Friday, September 16, 2005

The future

President Bush addressed the nation last night, and while this was in no way equivalent to the now famous 'bull-horn' speech after September 11th, Hurricane Katrina, for all its might and damage, was no comparison to that atrocity. His speech will be seen as another hallmark of his presidency. And it just ticks off the Left to no end.

He read off a list of federal programs designed to help those whose lives were shattered by Katrina, and those who are aiding the victims, such as states who provide shelter for the masses. He is proposing Enterprise zones, where tax breaks and other incentives will get hammers swinging faster, and homes rebuilt.

Critics lambast him for suspending the David-Bacon Act, but that criticism is purely partisan.


No one remembers the effects of such a suspension after the 1994 Northridge Earthquake in California. Removing the red tape, and in effect cutting no less than 10 days from the start of rebuilding efforts. That's important. John Fund sums it up succinctly, and includes a real-world example of the suspensions effects (emphasis by yours, truly):

A natural disaster like Katrina is also an opportunity to cut through red tape and streamline procedures for getting work done. In 1994, the Northridge earthquake knocked down two sections of the Santa Monica Freeway in Los Angeles, the world's busiest thoroughfare. Governor Pete Wilson promptly offered an extra $200,000 a day for every day the repair work was completed ahead of schedule. The contractor finished the project 74 days ahead of schedule, less than three months after the damage had been done. The director of Caltrans, the state's transportation agency, estimated that without the accelerated effort, the project would probably have taken two years to complete. Similar urgency measures should be applied to restore key bridges like the one connecting New Orleans with Slidell across Lake Pontchartrain.
Critics complain that lower wages are the LAST thing people in that region need now. I beg to differ. Suppose you are building a home, and you have a budget to meet (as if anyone doesn't have a budget!). If you have to pay a laborer $12/hour to swing a hammer, you will do the job with 4 workers (if that's inside your budget).

If you can pay laborers $6/hour, you'll hire 8 workers. Which is more beneficial in this arrangement? And if incentives are offered, like the ones offered by Mayor Wilson above, what Contractor wouldn't hired 4 extra laborers? Even if there aren't time-incentives built in, the sooner one job is done, the sooner the next job can be started. There is no incentive for any contractor NOT to finish a job well and fast. So the more workers, the better.

OK, so a few people won't get $12/hr wage, but a few more will get $6/hr ... isn't that better?? And once the job is finished, they'll be more work to go around. Months, years from now, the salaries will escalate for more experienced workers. Like any area of employment, the better salaries will go to those with greater experience. In some cases, people who were working in unskilled jobs CAN get useful experience to better themselves.

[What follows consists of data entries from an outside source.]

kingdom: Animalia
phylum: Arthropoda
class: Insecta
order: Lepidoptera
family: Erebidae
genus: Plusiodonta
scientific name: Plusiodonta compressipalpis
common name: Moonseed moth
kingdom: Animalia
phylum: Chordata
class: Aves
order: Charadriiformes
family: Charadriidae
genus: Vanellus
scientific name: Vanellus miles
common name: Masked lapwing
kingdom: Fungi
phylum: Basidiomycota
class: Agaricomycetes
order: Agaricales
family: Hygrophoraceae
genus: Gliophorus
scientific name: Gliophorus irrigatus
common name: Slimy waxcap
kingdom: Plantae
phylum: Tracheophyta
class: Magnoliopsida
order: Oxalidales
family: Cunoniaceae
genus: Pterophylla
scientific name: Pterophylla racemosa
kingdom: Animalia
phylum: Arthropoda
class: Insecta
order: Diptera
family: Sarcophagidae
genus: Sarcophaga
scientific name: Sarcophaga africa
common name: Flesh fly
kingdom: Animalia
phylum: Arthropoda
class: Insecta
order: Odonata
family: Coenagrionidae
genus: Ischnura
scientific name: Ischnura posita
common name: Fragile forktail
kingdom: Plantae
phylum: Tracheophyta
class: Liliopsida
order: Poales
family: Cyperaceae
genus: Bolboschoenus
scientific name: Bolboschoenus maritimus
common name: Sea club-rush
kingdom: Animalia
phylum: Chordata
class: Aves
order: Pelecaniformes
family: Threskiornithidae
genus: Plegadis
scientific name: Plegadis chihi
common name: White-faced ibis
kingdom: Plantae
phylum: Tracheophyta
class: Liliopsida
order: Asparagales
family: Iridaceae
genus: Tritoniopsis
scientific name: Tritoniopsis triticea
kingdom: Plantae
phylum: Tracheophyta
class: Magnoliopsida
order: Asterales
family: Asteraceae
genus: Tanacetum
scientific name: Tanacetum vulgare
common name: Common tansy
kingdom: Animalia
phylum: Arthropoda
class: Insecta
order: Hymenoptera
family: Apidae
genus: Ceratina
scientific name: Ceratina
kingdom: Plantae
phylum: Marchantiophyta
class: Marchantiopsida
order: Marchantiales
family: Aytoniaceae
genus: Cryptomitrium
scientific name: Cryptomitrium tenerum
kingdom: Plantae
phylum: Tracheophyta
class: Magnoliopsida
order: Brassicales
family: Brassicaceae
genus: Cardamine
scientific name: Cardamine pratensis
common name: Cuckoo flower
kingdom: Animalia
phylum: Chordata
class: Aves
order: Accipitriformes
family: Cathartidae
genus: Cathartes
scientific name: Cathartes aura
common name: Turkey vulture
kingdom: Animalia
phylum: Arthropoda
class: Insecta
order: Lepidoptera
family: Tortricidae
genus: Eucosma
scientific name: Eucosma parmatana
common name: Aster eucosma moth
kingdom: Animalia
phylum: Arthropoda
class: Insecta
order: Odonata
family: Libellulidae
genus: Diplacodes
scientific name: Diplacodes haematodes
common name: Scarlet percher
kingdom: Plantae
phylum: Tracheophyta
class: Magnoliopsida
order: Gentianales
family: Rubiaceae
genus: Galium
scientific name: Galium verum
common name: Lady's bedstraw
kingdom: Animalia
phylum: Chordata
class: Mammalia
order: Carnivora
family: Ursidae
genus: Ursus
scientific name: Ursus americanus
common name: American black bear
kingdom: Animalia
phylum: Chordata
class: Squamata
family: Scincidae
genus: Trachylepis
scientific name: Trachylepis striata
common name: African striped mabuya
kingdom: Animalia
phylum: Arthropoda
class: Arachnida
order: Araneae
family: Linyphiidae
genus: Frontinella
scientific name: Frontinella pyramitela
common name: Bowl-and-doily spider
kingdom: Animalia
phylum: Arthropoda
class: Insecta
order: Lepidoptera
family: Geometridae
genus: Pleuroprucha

The simple fact is the critics of the President have nothing else to criticize him; they've tried the Iraq War, and the service men and women asked the media why they don't report the good news. They've tried with John Bolton at the UN, and yet the towering building on 1st Avenue in Manhattan still stands (it is a nice piece of real estate; I used to work inside it). They've tried to turn Katrina into a mantra for Global Warming (Sen. Joseph Biden echoed that just this morning on Imus in the Morning), and then we find out the Environmental Lobby killed a 1965 effort to protect New Orleans.

As sad as it sounds, the aftermath of Hurricane Katrina and the Gulf Coast will do more for President Bush's legacy then anyone can imagine. That the Left can't invent any way to make this look bad for the President is what angers them the most.